Chrisann Brennan, who for years was the girlfriend of Steve Jobs (and mother to his first child Lisa), is preparing to release a memoir recounting her time spent with the late Apple co-founder. The New York Post has today posted an excerpt of The Bite in the Apple: a Memoir of My Life with Steve Jobs, revealing an intimate and at times troubling portrait of Jobs as his company morphed from a garage project into a legitimate technology titan. Rather than focus on Apple, Brennan instead traces the evolution of Jobs' personality. "Steve often said that he had a strong sense of having had a past life as a World War II pilot," she writes. "But that’s not how I pictured him in 1977. Apple was taking off and Steve wasn’t in an airplane, he was in a rocket ship blasting out beyond the atmosphere of what anyone imagined possible. And he was changing."
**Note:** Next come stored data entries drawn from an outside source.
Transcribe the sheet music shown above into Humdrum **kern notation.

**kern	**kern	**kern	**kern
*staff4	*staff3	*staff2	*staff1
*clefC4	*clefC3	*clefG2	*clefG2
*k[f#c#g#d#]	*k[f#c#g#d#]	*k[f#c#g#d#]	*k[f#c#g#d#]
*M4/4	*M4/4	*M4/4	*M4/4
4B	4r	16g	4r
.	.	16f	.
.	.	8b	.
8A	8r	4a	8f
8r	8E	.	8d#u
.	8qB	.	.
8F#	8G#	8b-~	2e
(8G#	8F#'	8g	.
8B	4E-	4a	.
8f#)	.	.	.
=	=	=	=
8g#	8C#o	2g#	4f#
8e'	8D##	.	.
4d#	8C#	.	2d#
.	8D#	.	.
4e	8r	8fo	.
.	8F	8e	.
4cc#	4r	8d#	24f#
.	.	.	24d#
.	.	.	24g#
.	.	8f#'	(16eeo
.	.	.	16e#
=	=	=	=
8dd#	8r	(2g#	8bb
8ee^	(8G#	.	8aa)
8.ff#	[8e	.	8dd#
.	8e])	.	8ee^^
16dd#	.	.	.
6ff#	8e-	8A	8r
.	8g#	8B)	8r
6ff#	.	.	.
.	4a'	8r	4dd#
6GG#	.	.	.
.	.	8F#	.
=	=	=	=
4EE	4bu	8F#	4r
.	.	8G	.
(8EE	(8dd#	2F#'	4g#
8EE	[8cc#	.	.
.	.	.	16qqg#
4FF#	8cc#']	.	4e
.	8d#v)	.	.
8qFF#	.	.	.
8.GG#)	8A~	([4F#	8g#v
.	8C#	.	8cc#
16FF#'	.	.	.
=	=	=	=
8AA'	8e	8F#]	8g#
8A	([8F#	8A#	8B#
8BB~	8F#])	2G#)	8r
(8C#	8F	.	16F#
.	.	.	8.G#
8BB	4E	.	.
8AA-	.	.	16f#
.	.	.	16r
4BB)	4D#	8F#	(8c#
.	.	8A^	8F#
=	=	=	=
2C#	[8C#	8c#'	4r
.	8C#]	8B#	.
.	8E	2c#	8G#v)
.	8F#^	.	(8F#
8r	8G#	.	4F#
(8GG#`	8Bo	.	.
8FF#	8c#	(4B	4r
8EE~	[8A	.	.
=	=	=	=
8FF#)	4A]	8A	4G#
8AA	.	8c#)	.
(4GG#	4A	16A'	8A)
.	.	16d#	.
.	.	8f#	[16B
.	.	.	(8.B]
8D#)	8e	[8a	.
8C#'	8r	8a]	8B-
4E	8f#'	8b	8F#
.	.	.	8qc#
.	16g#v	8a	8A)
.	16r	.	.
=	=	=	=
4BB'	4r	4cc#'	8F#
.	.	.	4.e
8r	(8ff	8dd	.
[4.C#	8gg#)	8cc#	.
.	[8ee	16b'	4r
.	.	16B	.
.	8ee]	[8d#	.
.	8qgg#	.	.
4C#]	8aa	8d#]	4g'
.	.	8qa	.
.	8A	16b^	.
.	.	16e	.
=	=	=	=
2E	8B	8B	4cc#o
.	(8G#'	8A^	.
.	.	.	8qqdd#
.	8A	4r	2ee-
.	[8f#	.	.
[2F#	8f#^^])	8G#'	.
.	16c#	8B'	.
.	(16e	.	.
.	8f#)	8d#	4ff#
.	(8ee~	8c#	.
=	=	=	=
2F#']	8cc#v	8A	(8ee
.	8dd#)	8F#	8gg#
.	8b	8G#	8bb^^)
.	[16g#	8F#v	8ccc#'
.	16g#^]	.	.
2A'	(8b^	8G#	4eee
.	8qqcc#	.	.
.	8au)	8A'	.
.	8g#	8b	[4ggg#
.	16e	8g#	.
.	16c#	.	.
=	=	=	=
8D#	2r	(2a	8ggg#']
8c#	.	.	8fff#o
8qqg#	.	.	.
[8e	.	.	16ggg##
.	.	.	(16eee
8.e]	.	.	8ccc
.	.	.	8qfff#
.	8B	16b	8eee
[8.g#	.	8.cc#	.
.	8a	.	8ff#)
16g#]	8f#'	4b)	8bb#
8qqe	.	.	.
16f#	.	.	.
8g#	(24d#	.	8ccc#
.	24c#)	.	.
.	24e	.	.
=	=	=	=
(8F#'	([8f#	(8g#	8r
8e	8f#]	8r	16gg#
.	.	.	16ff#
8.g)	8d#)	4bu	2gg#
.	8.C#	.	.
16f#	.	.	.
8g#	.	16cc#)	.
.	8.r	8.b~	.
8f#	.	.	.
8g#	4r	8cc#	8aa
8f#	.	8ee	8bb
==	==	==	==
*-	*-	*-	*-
"Excellence had always been a gorgeous thing in Steve, but now he was using it like a weapon."

According to Brennan, she and Jobs shared something of a "hot and cold" relationship. "We were completely crazy about each other and utterly bored in turns," she says. "We shared nice dinners and some beautiful evenings, but we could barely sustain a sense of emotional intimacy, much less build on it." Brennan writes of late-night discussions on spirituality — inspired by Jobs' close relationship with Japanese Zen master Kobun Chino Otogawa. But Brennan would grow uncomfortable with Steve Jobs as her "spiritual adviser," and she also took issue with his growing and often "vicious" ego. There came a point, says Brennan, when Jobs could no longer be bothered with everyday chores like cleaning dishes. "As Apple grew, so did Steve’s sense of self-entitlement; in parallel they both seemed to take on lives of their own.

"Excellence had always been a gorgeous thing in Steve, but now he was using it like a weapon," writes Brennan. "Though I would try to adapt to the change, it all soon outweighed his value to me." Jobs would for years deny that he was the father of Lisa Brennan Jobs, though he ultimately went on to forge a loving relationship with his daughter. The excerpt also suggests that Brennan and Jobs eventually made peace with one another despite the abrupt end of their relationship. Fifteen years after they parted ways, Brennan says that Jobs called her to thank her for the intimate times they shared together. "His timing had always been so particular."